Meclis gündeminde olan “Toplu İş İlişkileri Yasası” tasarısının topluma AKP hükümeti tarafından sunulmaya çalışıldığı gibi sendikal anlamda hak ve özgürlükleri geliştiren bir yasa olmadığını söyleyen Küçükosmanoğlu, “12 Eylül yasalarının da gerisinde düzenlemeler söz konusudur” dedi.

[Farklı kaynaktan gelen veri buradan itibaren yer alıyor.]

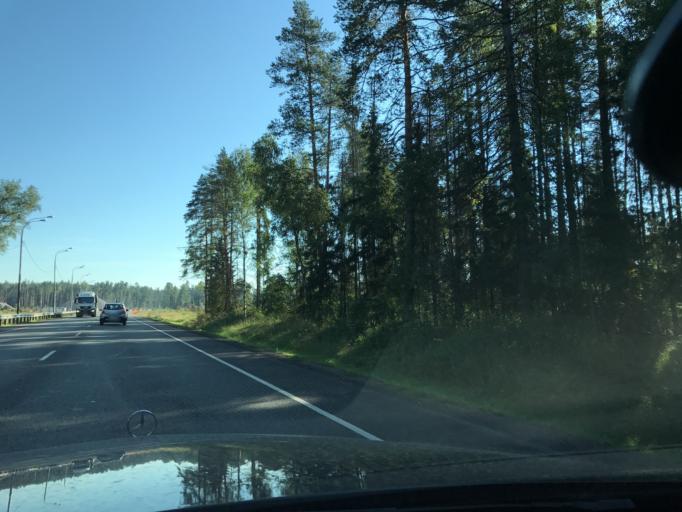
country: RU
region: Moskovskaya
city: Chernogolovka
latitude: 55.9756
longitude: 38.3032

Örgütlenmede işkolu, işletme-işyeri barajlarının devam ettiğine dikkat çeken Küçükosmanoğlu, “Grev hakkının sınırlandırılması ve yasaklar genişletilerek korunmaktadır. Toplu İş Sözleşmesi prosedürü bürokratik, devlet müdahalesi biçiminde devam etmektedir” şeklinde konuştu.

“Sendikal mücadele tarihi mücadele ile inşa edildi”

Tasarıda yapılan değişiklikler sonucu DİSK’e bağlı 3, Türk-İş’e bağlı 7, Hak-İş’e bağlı 2 ve toplamda 12 sendikanın toplu iş sözleşmesi yapma hakkını kaybedeceğini söyleyen Küçükosmanoğlu, “DİSK’i etkisiz hale getirmeyi hayal edenler işçi sınıfının örgütlenme tarihinden habersizdirler. Bunu onlara hatırlatmak da bizim görevimizdir. Sendikal mücadele tarihi yasalarla değil yasaklara karşı mücadele ile inşa edilmiştir. Sendikalar gerçek yetkisini örgütlü gücünden alır! Örgütlü gücümüzü ve mücadele azmimizi barajlara sığdırmak isteyenler, o barajların altında kalacaklardır” dedi.